» Request
Scan the records for lines with the word "format", and copy every such line.

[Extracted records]
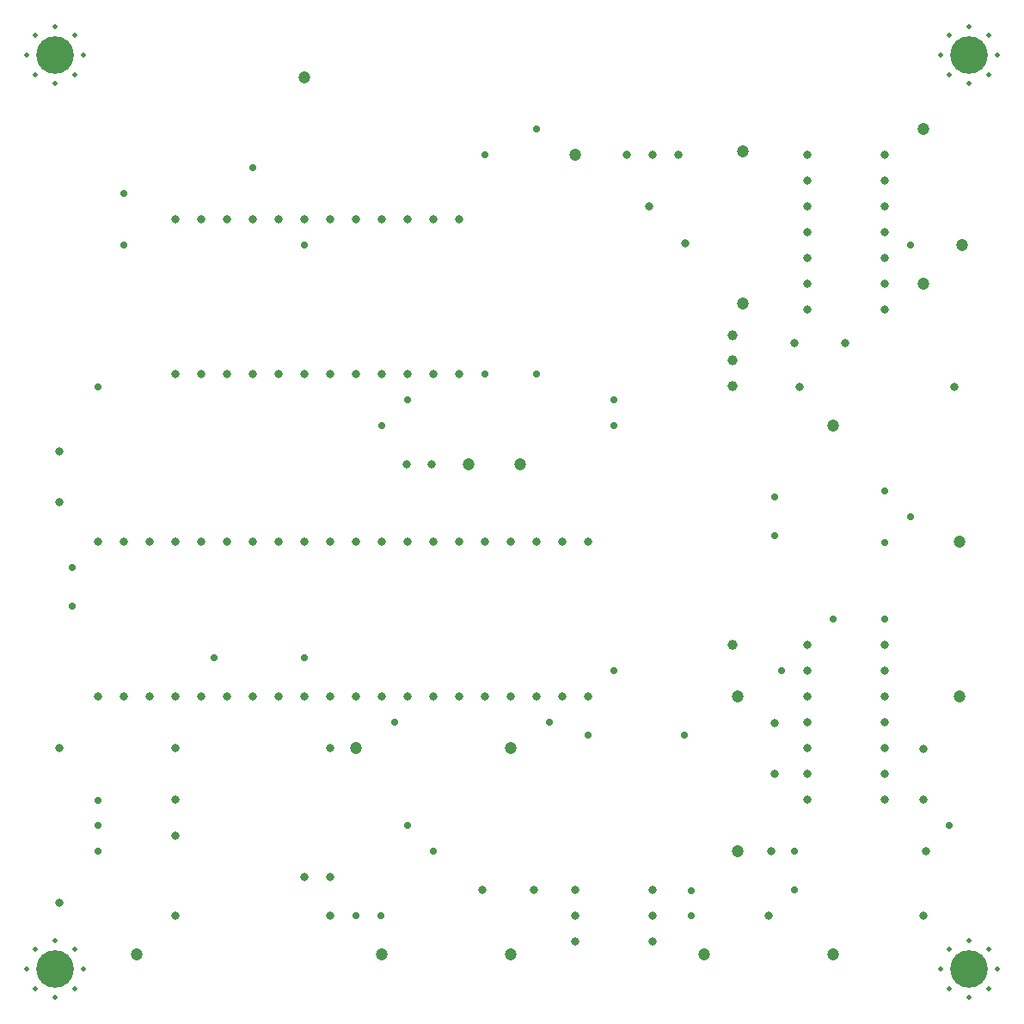
<source format=gbr>
%TF.GenerationSoftware,KiCad,Pcbnew,(6.0.10)*%
%TF.CreationDate,2022-12-28T21:34:22+01:00*%
%TF.ProjectId,Melodieklingel_FA86,4d656c6f-6469-4656-9b6c-696e67656c5f,3*%
%TF.SameCoordinates,Original*%
%TF.FileFunction,Plated,1,2,PTH,Drill*%
%TF.FilePolarity,Positive*%
%FSLAX46Y46*%
G04 Gerber Fmt 4.6, Leading zero omitted, Abs format (unit mm)*
G04 Created by KiCad (PCBNEW (6.0.10)) date 2022-12-28 21:34:22*
%MOMM*%
%LPD*%
G01*
G04 APERTURE LIST*
%TA.AperFunction,ComponentDrill*%
%ADD10C,0.500000*%
%TD*%
%TA.AperFunction,ViaDrill*%
%ADD11C,0.700000*%
%TD*%
%TA.AperFunction,ComponentDrill*%
%ADD12C,0.700000*%
%TD*%
%TA.AperFunction,ComponentDrill*%
%ADD13C,0.800000*%
%TD*%
%TA.AperFunction,ComponentDrill*%
%ADD14C,1.000000*%
%TD*%
%TA.AperFunction,ComponentDrill*%
%ADD15C,1.200000*%
%TD*%
%TA.AperFunction,ComponentDrill*%
%ADD16C,3.700000*%
%TD*%
G04 APERTURE END LIST*
D10*
%TO.C,H1*%
X102225000Y-60000000D03*
%TO.C,H3*%
X102225000Y-150000000D03*
%TO.C,H1*%
X103037779Y-58037779D03*
X103037779Y-61962221D03*
%TO.C,H3*%
X103037779Y-148037779D03*
X103037779Y-151962221D03*
%TO.C,H1*%
X105000000Y-57225000D03*
X105000000Y-62775000D03*
%TO.C,H3*%
X105000000Y-147225000D03*
X105000000Y-152775000D03*
%TO.C,H1*%
X106962221Y-58037779D03*
X106962221Y-61962221D03*
%TO.C,H3*%
X106962221Y-148037779D03*
X106962221Y-151962221D03*
%TO.C,H1*%
X107775000Y-60000000D03*
%TO.C,H3*%
X107775000Y-150000000D03*
%TO.C,H2*%
X192225000Y-60000000D03*
%TO.C,H4*%
X192225000Y-150000000D03*
%TO.C,H2*%
X193037779Y-58037779D03*
X193037779Y-61962221D03*
%TO.C,H4*%
X193037779Y-148037779D03*
X193037779Y-151962221D03*
%TO.C,H2*%
X195000000Y-57225000D03*
X195000000Y-62775000D03*
%TO.C,H4*%
X195000000Y-147225000D03*
X195000000Y-152775000D03*
%TO.C,H2*%
X196962221Y-58037779D03*
X196962221Y-61962221D03*
%TO.C,H4*%
X196962221Y-148037779D03*
X196962221Y-151962221D03*
%TO.C,H2*%
X197775000Y-60000000D03*
%TO.C,H4*%
X197775000Y-150000000D03*
%TD*%
D11*
X106680000Y-110490000D03*
X106680000Y-114300000D03*
X109220000Y-92710000D03*
X111760000Y-73660000D03*
X111760000Y-78740000D03*
X120650000Y-119380000D03*
X124457860Y-71117860D03*
X129540000Y-78740000D03*
X129540000Y-119380000D03*
X137160000Y-96520000D03*
X138430000Y-125730000D03*
X139700000Y-93980000D03*
X139700000Y-135890000D03*
X142240000Y-138430000D03*
X147320000Y-69850000D03*
X147320000Y-91440000D03*
X152400000Y-67310000D03*
X152400000Y-91440000D03*
X153670000Y-125730000D03*
X157480000Y-127000000D03*
X160020000Y-93980000D03*
X160020000Y-96520000D03*
X160020000Y-120650000D03*
X167005000Y-127000000D03*
X175895000Y-103505000D03*
X175895000Y-107315000D03*
X176530000Y-120650000D03*
X177800000Y-138430000D03*
X177800000Y-142240000D03*
X181610000Y-115570000D03*
X186682496Y-115577504D03*
X189230000Y-78740000D03*
X193040000Y-135890000D03*
D12*
%TO.C,VT1*%
X109220000Y-133410000D03*
X109220000Y-135910000D03*
X109220000Y-138410000D03*
%TO.C,VD1*%
X134620000Y-144780000D03*
X137120000Y-144780000D03*
%TO.C,VD100*%
X167640000Y-142280000D03*
X167640000Y-144780000D03*
%TO.C,VT2*%
X186690000Y-102960000D03*
X186690000Y-108040000D03*
X189230000Y-105500000D03*
D13*
%TO.C,C100*%
X105410000Y-99060000D03*
X105410000Y-104060000D03*
%TO.C,R6*%
X105410000Y-128270000D03*
X105410000Y-143510000D03*
%TO.C,D2*%
X109220000Y-107950000D03*
X109220000Y-123190000D03*
X111760000Y-107950000D03*
X111760000Y-123190000D03*
X114300000Y-107950000D03*
X114300000Y-123190000D03*
%TO.C,D3*%
X116835000Y-76205000D03*
X116835000Y-91445000D03*
%TO.C,D2*%
X116840000Y-107950000D03*
X116840000Y-123190000D03*
%TO.C,R3*%
X116840000Y-128270000D03*
%TO.C,C4*%
X116840000Y-133350000D03*
X116840000Y-136850000D03*
%TO.C,R5*%
X116840000Y-144780000D03*
%TO.C,D3*%
X119375000Y-76205000D03*
X119375000Y-91445000D03*
%TO.C,D2*%
X119380000Y-107950000D03*
X119380000Y-123190000D03*
%TO.C,D3*%
X121915000Y-76205000D03*
X121915000Y-91445000D03*
%TO.C,D2*%
X121920000Y-107950000D03*
X121920000Y-123190000D03*
%TO.C,D3*%
X124455000Y-76205000D03*
X124455000Y-91445000D03*
%TO.C,D2*%
X124460000Y-107950000D03*
X124460000Y-123190000D03*
%TO.C,D3*%
X126995000Y-76205000D03*
X126995000Y-91445000D03*
%TO.C,D2*%
X127000000Y-107950000D03*
X127000000Y-123190000D03*
%TO.C,D3*%
X129535000Y-76205000D03*
X129535000Y-91445000D03*
%TO.C,D2*%
X129540000Y-107950000D03*
X129540000Y-123190000D03*
%TO.C,C3*%
X129580000Y-140970000D03*
%TO.C,D3*%
X132075000Y-76205000D03*
X132075000Y-91445000D03*
%TO.C,D2*%
X132080000Y-107950000D03*
X132080000Y-123190000D03*
%TO.C,R3*%
X132080000Y-128270000D03*
%TO.C,C3*%
X132080000Y-140970000D03*
%TO.C,R5*%
X132080000Y-144780000D03*
%TO.C,D3*%
X134615000Y-76205000D03*
X134615000Y-91445000D03*
%TO.C,D2*%
X134620000Y-107950000D03*
X134620000Y-123190000D03*
%TO.C,D3*%
X137155000Y-76205000D03*
X137155000Y-91445000D03*
%TO.C,D2*%
X137160000Y-107950000D03*
X137160000Y-123190000D03*
%TO.C,C2*%
X139602651Y-100330000D03*
%TO.C,D3*%
X139695000Y-76205000D03*
X139695000Y-91445000D03*
%TO.C,D2*%
X139700000Y-107950000D03*
X139700000Y-123190000D03*
%TO.C,C2*%
X142102651Y-100330000D03*
%TO.C,D3*%
X142235000Y-76205000D03*
X142235000Y-91445000D03*
%TO.C,D2*%
X142240000Y-107950000D03*
X142240000Y-123190000D03*
%TO.C,D3*%
X144775000Y-76205000D03*
X144775000Y-91445000D03*
%TO.C,D2*%
X144780000Y-107950000D03*
X144780000Y-123190000D03*
%TO.C,R101*%
X147095000Y-142240000D03*
%TO.C,D2*%
X147320000Y-107950000D03*
X147320000Y-123190000D03*
X149860000Y-107950000D03*
X149860000Y-123190000D03*
%TO.C,R101*%
X152175000Y-142240000D03*
%TO.C,D2*%
X152400000Y-107950000D03*
X152400000Y-123190000D03*
X154940000Y-107950000D03*
X154940000Y-123190000D03*
%TO.C,D100*%
X156210000Y-142225000D03*
X156210000Y-144765000D03*
X156210000Y-147305000D03*
%TO.C,D2*%
X157480000Y-107950000D03*
X157480000Y-123190000D03*
%TO.C,R1*%
X161290000Y-69850000D03*
%TO.C,R2*%
X163463048Y-74930000D03*
%TO.C,R1*%
X163830000Y-69850000D03*
%TO.C,D100*%
X163830000Y-142225000D03*
X163830000Y-144765000D03*
X163830000Y-147305000D03*
%TO.C,R1*%
X166370000Y-69850000D03*
%TO.C,R2*%
X167055150Y-78522102D03*
%TO.C,R100*%
X175260000Y-144780000D03*
%TO.C,R9*%
X175514000Y-138430000D03*
%TO.C,C11*%
X175895000Y-125810000D03*
X175895000Y-130810000D03*
%TO.C,C10*%
X177840000Y-88392000D03*
%TO.C,R11*%
X178308000Y-92710000D03*
%TO.C,D4*%
X179060000Y-118115000D03*
X179060000Y-120655000D03*
X179060000Y-123195000D03*
X179060000Y-125735000D03*
X179060000Y-128275000D03*
X179060000Y-130815000D03*
X179060000Y-133355000D03*
%TO.C,D1*%
X179070000Y-69850000D03*
X179070000Y-72390000D03*
X179070000Y-74930000D03*
X179070000Y-77470000D03*
X179070000Y-80010000D03*
X179070000Y-82550000D03*
X179070000Y-85090000D03*
%TO.C,C10*%
X182840000Y-88392000D03*
%TO.C,D4*%
X186680000Y-118115000D03*
X186680000Y-120655000D03*
X186680000Y-123195000D03*
X186680000Y-125735000D03*
X186680000Y-128275000D03*
X186680000Y-130815000D03*
X186680000Y-133355000D03*
%TO.C,D1*%
X186690000Y-69850000D03*
X186690000Y-72390000D03*
X186690000Y-74930000D03*
X186690000Y-77470000D03*
X186690000Y-80010000D03*
X186690000Y-82550000D03*
X186690000Y-85090000D03*
%TO.C,C5*%
X190500000Y-128310000D03*
X190500000Y-133310000D03*
%TO.C,R100*%
X190500000Y-144780000D03*
%TO.C,R9*%
X190754000Y-138430000D03*
%TO.C,R11*%
X193548000Y-92710000D03*
D14*
%TO.C,C6*%
X171704000Y-87586500D03*
X171704000Y-90086500D03*
X171704000Y-92586500D03*
X171704000Y-118086500D03*
D15*
%TO.C,TP2*%
X113030000Y-148590000D03*
%TO.C,TP5*%
X129540000Y-62230000D03*
%TO.C,R12*%
X134620000Y-128270000D03*
%TO.C,TP1*%
X137160000Y-148590000D03*
%TO.C,R4*%
X145750000Y-100330000D03*
%TO.C,R12*%
X149860000Y-128270000D03*
%TO.C,TP102*%
X149860000Y-148590000D03*
%TO.C,R4*%
X150830000Y-100330000D03*
%TO.C,TP0*%
X156210000Y-69850000D03*
%TO.C,TP101*%
X168910000Y-148590000D03*
%TO.C,R8*%
X172212000Y-123190000D03*
X172212000Y-138430000D03*
%TO.C,C1*%
X172720000Y-69462000D03*
X172720000Y-84462000D03*
%TO.C,TP4*%
X181610000Y-96520000D03*
%TO.C,TP100*%
X181610000Y-148590000D03*
%TO.C,R7*%
X190500000Y-67310000D03*
X190500000Y-82550000D03*
%TO.C,R10*%
X194056000Y-107950000D03*
X194056000Y-123190000D03*
%TO.C,TP3*%
X194310000Y-78740000D03*
D16*
%TO.C,H1*%
X105000000Y-60000000D03*
%TO.C,H3*%
X105000000Y-150000000D03*
%TO.C,H2*%
X195000000Y-60000000D03*
%TO.C,H4*%
X195000000Y-150000000D03*
M02*

</source>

» Answer to this task
<source format=gbr>
G04 Gerber Fmt 4.6, Leading zero omitted, Abs format (unit mm)*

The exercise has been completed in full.